While the Self-Employment Income Support Scheme is a lifeboat to many, it’s not without its pitfalls. Fox Williams’ Joanna Chatterton and Angharad Birch explain what other measures are in place to support self-employed people during the Covid-19 crisis
The Covid-19 pandemic is a worrying time for everyone. However, with no employment protections, it leaves the self-employed particularly vulnerable.
This is no less true in the travel industry given the numbers of self-employed individuals operating within this sector.
On 26 March, the government finally introduced its supportive measures for the self-employed, which should benefit 95% of self-employed individuals in the UK.
The Self-Employment Income Support Scheme (SEISS) allows the self-employed who have lost trading profits due to Covid-19 to claim a taxable grant worth up to 80% of their average trading profits, provided these are lower than £50,000 over the last year, or over an average of the last three years (depending on length of trading history), and provided that more than half an individual’s income comes from self-employment.

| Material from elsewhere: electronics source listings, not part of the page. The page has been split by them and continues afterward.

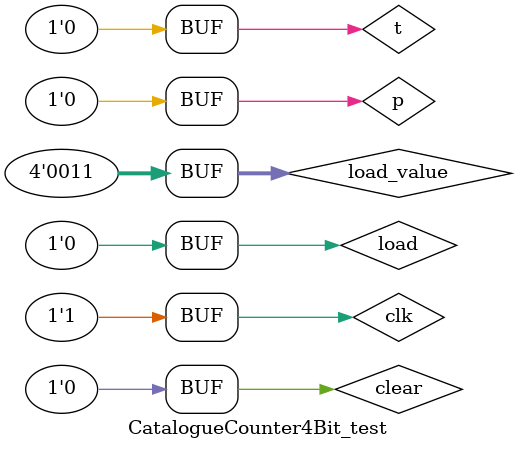
<source format=v>
`timescale 1ns / 1ps


module CatalogueCounter4Bit_test;

	// Inputs
	reg clk;
	reg p;
	reg t;
	reg load;
	reg [3:0] load_value;
	reg clear;

	// Outputs
	wire ripple_carry_out;
	wire [3:0] out_cnt;
	

	// Instantiate the Unit Under Test (UUT)
	CatalogueCounter4Bit uut (
		.clk(clk), 
		.p(p), 
		.t(t), 
		.load(load), 
		.load_value(load_value), 
		.clear(clear), 
		.ripple_carry_out(ripple_carry_out), 
		.out_cnt(out_cnt)
	);

	initial begin
		// Initialize Inputs
		clk = 0;
		p = 0;
		t = 0;
		load = 0;
		load_value = 0;
		clear = 0;

		// Wait 100 ns for global reset to finish
		p=1;
		t=1;
		#300;
		clear=1;
		#20;
		clear=0;
		load=1;
		load_value=4'b0011;
		#20;
		load=0;
		#100;
		p=0;
		t=0;
		#300;
	end
	
	
	always begin
		#5 clk=0;
		#5 clk=1;
	end
        
		// Add stimulus here

	
      
endmodule


</source>
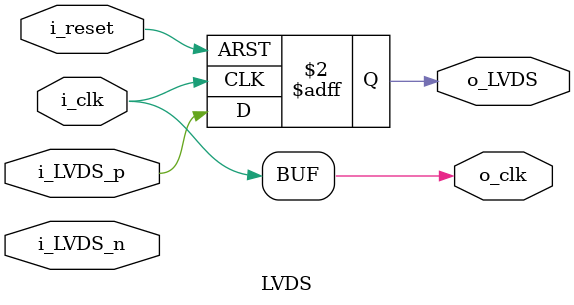
<source format=v>
module LVDS(

     input wire i_clk,
	 input wire i_reset,
	 input wire i_LVDS_p,
	 input wire i_LVDS_n, // NE TREBA
	
	 output wire o_clk,
     output reg o_LVDS
);
    assign o_clk = i_clk;

    always @(posedge i_clk or posedge i_reset)begin
	       if(i_reset)begin
	          o_LVDS <= 1'b0;
	   end else begin
              o_LVDS <= i_LVDS_p;
	   end
end

endmodule
</source>
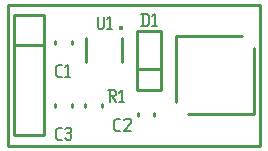
<source format=gbr>
G04 start of page 8 for group -4079 idx -4079 *
G04 Title: (unknown), topsilk *
G04 Creator: pcb 20110918 *
G04 CreationDate: Sun 25 Aug 2013 03:10:13 AM GMT UTC *
G04 For: railfan *
G04 Format: Gerber/RS-274X *
G04 PCB-Dimensions: 85000 48000 *
G04 PCB-Coordinate-Origin: lower left *
%MOIN*%
%FSLAX25Y25*%
%LNTOPSILK*%
%ADD44C,0.0080*%
%ADD43C,0.0100*%
%ADD42C,0.0001*%
G54D42*G36*
X37500Y40500D02*X39000D01*
Y39000D01*
X37500D01*
Y40500D01*
G37*
G54D43*X500Y47500D02*X84500D01*
Y500D01*
X500D01*
Y47500D01*
X82500Y33000D02*Y11000D01*
X60500D02*X82500D01*
X56500Y37000D02*Y15000D01*
Y37000D02*X78500D01*
X49255Y11393D02*Y10607D01*
X43745Y11393D02*Y10607D01*
X2500Y44000D02*Y4000D01*
X12500D01*
Y44000D01*
X2500D01*
Y34000D02*X12500D01*
Y44000D01*
X38398Y36437D02*Y28563D01*
X26586Y36437D02*Y28563D01*
X21755Y35393D02*Y34607D01*
X16245Y35393D02*Y34607D01*
X26245Y14393D02*Y13607D01*
X31755Y14393D02*Y13607D01*
X16245Y14393D02*Y13607D01*
X21755Y14393D02*Y13607D01*
X51500Y38900D02*Y19200D01*
X43500Y38900D02*Y19200D01*
X51500D01*
X43500Y38900D02*X51500D01*
X43500Y26000D02*X51500D01*
G54D44*X34000Y19000D02*X36000D01*
X36500Y18500D01*
Y17500D01*
X36000Y17000D02*X36500Y17500D01*
X34500Y17000D02*X36000D01*
X34500Y19000D02*Y15000D01*
X35300Y17000D02*X36500Y15000D01*
X37700Y18200D02*X38500Y19000D01*
Y15000D01*
X37700D02*X39200D01*
X17200Y2500D02*X18500D01*
X16500Y3200D02*X17200Y2500D01*
X16500Y5800D02*Y3200D01*
Y5800D02*X17200Y6500D01*
X18500D01*
X19700Y6000D02*X20200Y6500D01*
X21200D01*
X21700Y6000D01*
X21200Y2500D02*X21700Y3000D01*
X20200Y2500D02*X21200D01*
X19700Y3000D02*X20200Y2500D01*
Y4700D02*X21200D01*
X21700Y6000D02*Y5200D01*
Y4200D02*Y3000D01*
Y4200D02*X21200Y4700D01*
X21700Y5200D02*X21200Y4700D01*
X36700Y5500D02*X38000D01*
X36000Y6200D02*X36700Y5500D01*
X36000Y8800D02*Y6200D01*
Y8800D02*X36700Y9500D01*
X38000D01*
X39200Y9000D02*X39700Y9500D01*
X41200D01*
X41700Y9000D01*
Y8000D01*
X39200Y5500D02*X41700Y8000D01*
X39200Y5500D02*X41700D01*
X30500Y43500D02*Y40000D01*
X31000Y39500D01*
X32000D01*
X32500Y40000D01*
Y43500D02*Y40000D01*
X33700Y42700D02*X34500Y43500D01*
Y39500D01*
X33700D02*X35200D01*
X17200Y23500D02*X18500D01*
X16500Y24200D02*X17200Y23500D01*
X16500Y26800D02*Y24200D01*
Y26800D02*X17200Y27500D01*
X18500D01*
X19700Y26700D02*X20500Y27500D01*
Y23500D01*
X19700D02*X21200D01*
X45500Y44500D02*Y40500D01*
X46800Y44500D02*X47500Y43800D01*
Y41200D01*
X46800Y40500D02*X47500Y41200D01*
X45000Y40500D02*X46800D01*
X45000Y44500D02*X46800D01*
X48700Y43700D02*X49500Y44500D01*
Y40500D01*
X48700D02*X50200D01*
M02*

</source>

There is a maximum cap of £2,500 per month (the same as for employees under the government’s Coronavirus Job Retention Scheme) and it is expected to be paid for up to three months in a lump sum in June. Individuals must have been self-employed prior to April 2019 to qualify, and if deemed eligible will be contacted directly by HMRC.
Many of the key limitations of the scheme have been highlighted by TTG.
Since then, more criticism has emerged. In particular, sole traders who were encouraged to set up as limited liability companies due to the tax benefits and ease of processing payments are specifically excluded from accessing the SEISS.
Most of these individuals pay themselves small salaries and top the rest up with dividends. Where their salary is paid via PAYE, they may receive 80% through the Job Retention Scheme (provided they stop working) but will get no protection for their dividends.
These individuals have been referred to as “the stranded middle”, and their plight is being escalated through government.
For the stranded middle and those who qualify for the SEISS but who cannot wait until June, support mechanisms include VAT and income tax deferrals, but only until 2021. The IR35 regulations for self-employed contractors in the private sector have also been deferred until next year.
Business Interruption Loans offering access to loans, overdrafts, invoice finance and asset finance of up to £5 million for up to six years are available. A Business Interruption Payment may also cover the first 12 months of interest and fees on the loan. All major banks offer the scheme and have now dropped requirements for personal guarantees for these loans, which was proving prohibitive. Cash grants of £10,000 may also be available to certain small businesses in receipt of small business or rural rate relief.
State benefits are available to individuals who are really feeling the strain. Universal Credit is available to self-employed workers whose income has now stopped or reduced. From 6 April, the minimum income threshold on Universal Credit will be temporarily relaxed and the standard allowance for single over-25s increases to £409.89 a month. Individuals may also qualify for assistance with housing and childcare costs under Universal Credit, and mortgage or rental holidays are separately available, as is the government’s Hardship Fund.
Self-employed workers who fall sick are not entitled to Statutory Sick Pay. However, since the SEISS is a grant, it will apply whether the individual is working or not and so should cover the time they are unable to work due to sickness between March and June. Universal Credit or Employment Support Allowance (available to those unable to work due to illness) may also assist.
It’s worth noting that while announcing this package of measures for the self-employed Rishi Sunak hinted at a planned increase to National Insurance contributions for the self-employed, to bring rates in line with employees.
This could bring about one of the most significant changes to the tax system we have seen for some time.